In Anthologies, I was perusing decades of Best American Short Stories when on the other side of the table, a woman began flipping through the titles, scanning each one with a small hand held device. She ran through a line with a librarian-like efficiency, though didn’t appear to be on staff. Moments later, across the aisle in History, angry words were exchanged. A woman holding a similar device was being criticized for using it, and in retaliation she hotly defended herself and her right to be there with everyone else. Curious, I asked a volunteer about the device and learned the scanners are used by booksellers to make real-time value queries or as a way of checking ISBN numbers against existing inventory.
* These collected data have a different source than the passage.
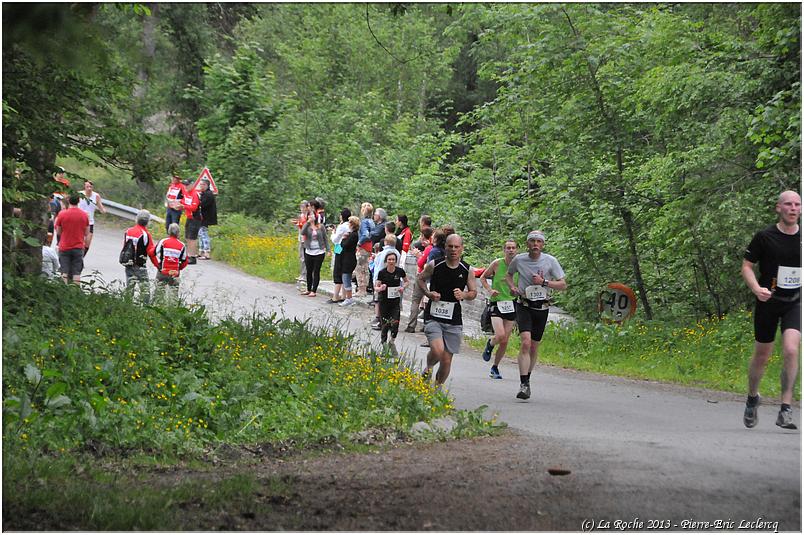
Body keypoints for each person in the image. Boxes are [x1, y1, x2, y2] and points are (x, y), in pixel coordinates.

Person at [742, 190, 801, 430]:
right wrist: (757, 288)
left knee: (790, 348)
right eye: (788, 204)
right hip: (768, 301)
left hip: (795, 301)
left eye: (797, 204)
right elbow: (746, 266)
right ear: (779, 208)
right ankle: (752, 397)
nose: (793, 208)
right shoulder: (765, 237)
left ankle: (785, 408)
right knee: (762, 355)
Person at [505, 230, 567, 400]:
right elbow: (509, 275)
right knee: (525, 342)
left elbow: (563, 285)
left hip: (542, 307)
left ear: (543, 245)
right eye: (532, 241)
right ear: (527, 244)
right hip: (524, 305)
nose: (535, 244)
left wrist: (544, 282)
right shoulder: (519, 259)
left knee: (533, 346)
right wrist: (512, 287)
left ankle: (528, 379)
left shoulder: (550, 261)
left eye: (538, 241)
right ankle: (523, 383)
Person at [417, 233, 477, 387]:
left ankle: (436, 390)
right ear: (445, 248)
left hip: (453, 319)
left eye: (456, 247)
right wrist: (428, 293)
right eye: (450, 246)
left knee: (446, 360)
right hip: (433, 316)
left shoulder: (467, 269)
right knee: (437, 350)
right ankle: (429, 367)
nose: (453, 250)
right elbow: (420, 279)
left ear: (462, 249)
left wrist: (464, 294)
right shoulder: (434, 265)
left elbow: (473, 293)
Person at [480, 239, 520, 379]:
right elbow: (483, 278)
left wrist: (517, 291)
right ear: (504, 250)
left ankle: (495, 367)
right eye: (508, 248)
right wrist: (490, 290)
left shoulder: (520, 266)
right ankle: (490, 344)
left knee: (505, 341)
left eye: (513, 248)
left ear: (517, 250)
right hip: (496, 303)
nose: (510, 250)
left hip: (511, 304)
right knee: (500, 335)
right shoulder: (497, 263)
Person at [375, 250, 408, 353]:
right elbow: (376, 287)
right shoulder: (382, 273)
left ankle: (392, 341)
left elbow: (407, 281)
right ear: (386, 261)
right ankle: (384, 345)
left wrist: (403, 287)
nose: (391, 261)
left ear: (396, 261)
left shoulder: (400, 271)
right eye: (389, 259)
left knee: (395, 324)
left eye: (393, 259)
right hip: (384, 301)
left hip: (395, 302)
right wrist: (381, 288)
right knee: (385, 325)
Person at [123, 210, 158, 303]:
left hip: (128, 264)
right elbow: (151, 253)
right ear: (147, 222)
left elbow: (125, 247)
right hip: (140, 265)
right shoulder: (146, 235)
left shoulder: (128, 231)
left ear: (137, 219)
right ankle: (145, 309)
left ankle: (126, 306)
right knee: (145, 290)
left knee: (129, 287)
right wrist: (158, 265)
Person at [404, 226, 435, 333]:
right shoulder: (441, 249)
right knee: (429, 303)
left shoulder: (429, 249)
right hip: (433, 279)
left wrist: (418, 255)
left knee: (416, 300)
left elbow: (421, 263)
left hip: (423, 276)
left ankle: (411, 325)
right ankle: (427, 325)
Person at [53, 193, 89, 284]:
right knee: (76, 272)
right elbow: (87, 233)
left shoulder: (62, 214)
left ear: (68, 201)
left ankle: (64, 291)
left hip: (65, 246)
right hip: (78, 246)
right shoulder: (84, 215)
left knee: (64, 271)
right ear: (79, 201)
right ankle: (75, 292)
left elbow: (58, 232)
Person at [152, 223, 189, 301]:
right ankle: (173, 310)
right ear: (178, 233)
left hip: (163, 271)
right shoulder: (182, 245)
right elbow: (185, 261)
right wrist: (179, 269)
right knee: (174, 296)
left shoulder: (163, 241)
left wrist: (158, 265)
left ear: (169, 232)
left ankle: (156, 308)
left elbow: (153, 253)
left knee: (158, 294)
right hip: (175, 273)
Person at [301, 205, 330, 297]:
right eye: (309, 216)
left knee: (316, 271)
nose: (310, 217)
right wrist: (307, 223)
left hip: (319, 251)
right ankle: (308, 289)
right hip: (309, 251)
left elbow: (325, 238)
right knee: (309, 271)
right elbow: (302, 232)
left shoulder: (321, 227)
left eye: (312, 215)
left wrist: (328, 249)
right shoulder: (307, 226)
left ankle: (314, 290)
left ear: (316, 216)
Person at [371, 234, 398, 329]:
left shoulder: (381, 254)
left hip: (382, 279)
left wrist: (375, 281)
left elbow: (377, 268)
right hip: (394, 279)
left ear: (385, 242)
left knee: (379, 300)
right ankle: (390, 320)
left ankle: (379, 319)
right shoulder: (397, 253)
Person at [328, 208, 352, 303]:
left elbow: (335, 239)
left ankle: (336, 296)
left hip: (339, 247)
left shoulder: (342, 226)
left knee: (337, 269)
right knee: (343, 272)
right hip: (347, 250)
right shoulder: (350, 226)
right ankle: (344, 295)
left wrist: (333, 233)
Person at [77, 180, 106, 255]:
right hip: (79, 220)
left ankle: (81, 258)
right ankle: (78, 259)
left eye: (90, 187)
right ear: (84, 187)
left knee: (87, 242)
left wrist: (103, 210)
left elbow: (100, 206)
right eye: (87, 187)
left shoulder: (96, 196)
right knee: (78, 241)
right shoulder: (79, 194)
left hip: (90, 222)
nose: (89, 188)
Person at [338, 216, 360, 307]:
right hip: (348, 258)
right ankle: (348, 297)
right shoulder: (352, 234)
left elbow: (344, 245)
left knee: (346, 277)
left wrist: (343, 238)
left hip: (349, 259)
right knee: (345, 277)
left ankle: (349, 298)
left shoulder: (353, 235)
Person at [355, 202, 375, 296]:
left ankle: (361, 289)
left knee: (360, 268)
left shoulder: (364, 222)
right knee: (365, 268)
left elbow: (365, 234)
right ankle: (365, 288)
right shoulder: (371, 221)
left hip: (363, 246)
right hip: (369, 246)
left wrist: (359, 243)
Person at [181, 180, 201, 264]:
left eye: (187, 185)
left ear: (192, 185)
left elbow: (194, 207)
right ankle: (188, 255)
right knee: (188, 237)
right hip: (189, 217)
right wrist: (178, 204)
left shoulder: (195, 194)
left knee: (192, 237)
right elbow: (183, 201)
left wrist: (183, 206)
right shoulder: (186, 193)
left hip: (195, 218)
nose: (186, 187)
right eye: (185, 185)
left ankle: (192, 256)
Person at [197, 178, 217, 260]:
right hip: (202, 217)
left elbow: (202, 205)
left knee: (204, 234)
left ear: (206, 185)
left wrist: (197, 201)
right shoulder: (204, 193)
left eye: (202, 184)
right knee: (200, 234)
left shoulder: (208, 194)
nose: (200, 186)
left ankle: (207, 253)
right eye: (200, 184)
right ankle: (201, 251)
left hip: (206, 218)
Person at [292, 200, 311, 284]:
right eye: (301, 207)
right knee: (301, 256)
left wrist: (300, 224)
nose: (301, 209)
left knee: (305, 257)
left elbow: (307, 226)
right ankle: (302, 274)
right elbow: (301, 225)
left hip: (306, 238)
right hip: (300, 237)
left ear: (307, 207)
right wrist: (298, 223)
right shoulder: (302, 215)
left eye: (303, 207)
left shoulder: (309, 216)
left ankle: (305, 275)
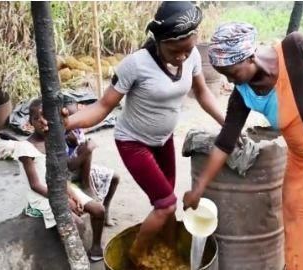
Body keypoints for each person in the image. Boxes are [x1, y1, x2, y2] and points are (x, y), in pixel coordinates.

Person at [183, 23, 303, 270]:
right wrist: (198, 188)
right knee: (300, 232)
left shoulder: (296, 49)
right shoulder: (243, 93)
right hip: (301, 166)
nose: (229, 80)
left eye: (231, 72)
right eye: (223, 74)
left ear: (250, 56)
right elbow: (225, 142)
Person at [59, 1, 225, 264]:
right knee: (167, 203)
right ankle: (135, 258)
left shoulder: (191, 57)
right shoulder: (135, 65)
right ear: (158, 41)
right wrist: (67, 123)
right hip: (133, 143)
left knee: (165, 204)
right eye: (175, 50)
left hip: (163, 140)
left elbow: (203, 93)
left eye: (187, 49)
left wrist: (226, 123)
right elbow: (103, 107)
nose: (182, 56)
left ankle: (168, 250)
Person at [14, 99, 106, 262]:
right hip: (42, 195)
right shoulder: (25, 148)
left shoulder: (54, 141)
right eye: (37, 118)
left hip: (60, 188)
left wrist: (73, 195)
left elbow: (61, 174)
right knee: (78, 224)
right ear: (30, 122)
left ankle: (96, 248)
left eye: (46, 117)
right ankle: (73, 260)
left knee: (99, 210)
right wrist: (64, 200)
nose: (43, 122)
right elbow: (35, 185)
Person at [64, 100, 120, 226]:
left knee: (115, 177)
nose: (75, 121)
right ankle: (86, 184)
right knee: (88, 147)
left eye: (77, 116)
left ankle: (106, 210)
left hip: (84, 167)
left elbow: (83, 152)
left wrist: (79, 145)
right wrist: (86, 150)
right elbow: (70, 166)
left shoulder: (78, 130)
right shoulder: (62, 137)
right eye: (71, 117)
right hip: (71, 172)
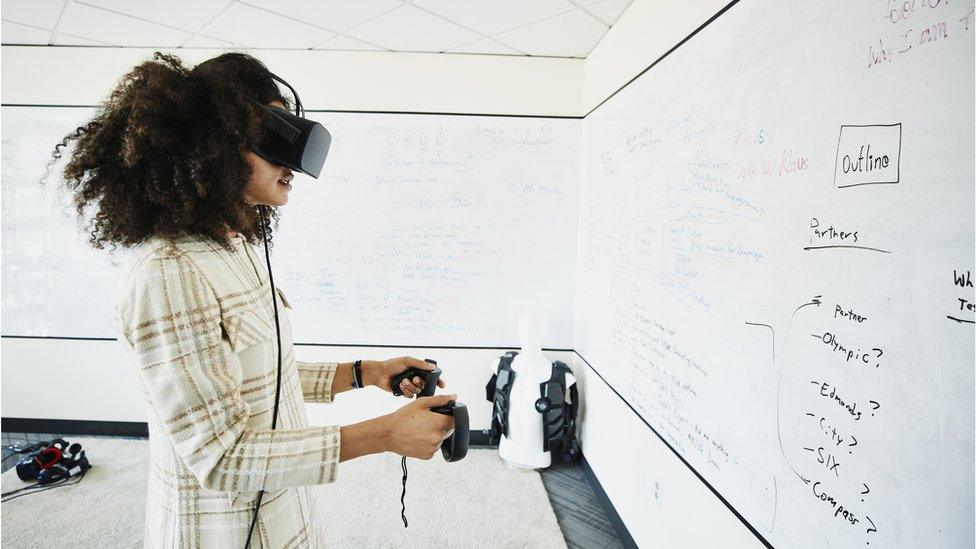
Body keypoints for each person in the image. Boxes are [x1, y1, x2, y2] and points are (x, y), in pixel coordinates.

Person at [43, 51, 456, 548]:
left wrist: (365, 373)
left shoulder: (237, 245)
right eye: (273, 140)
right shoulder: (168, 274)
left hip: (283, 511)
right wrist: (384, 435)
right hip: (224, 530)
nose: (293, 167)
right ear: (216, 146)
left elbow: (251, 376)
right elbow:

It’s an assembly-line alternative to old-fashioned visual searching, a practice that is evidently a hot button issue in the world of library sales, where the scanners are seen by some as both unfair and in principal unsuited to the venue. As of yet, there’s been no decision by the library to ban the devices, the use of which the volunteer conceded, is the source of tension between those who buy books for themselves and those who buy them for resale. Still, it’s great to see books being argued over. Given all that books must compete with, that passion gave me optimism, a feeling that books are still important enough to argue about.

Thirty minutes after the doors opened to the general public, the auditorium filled. My daughter had what looked like a dozen books in her bag and an armful of video tapes—a more recent staple of the Children’s table. In addition to my novels, I found like-new condition copies of Kate Chopin’s The Awakening and Virginia Woolf’s A Room of One’s Own. The total? Four dollars. Hard to argue with that.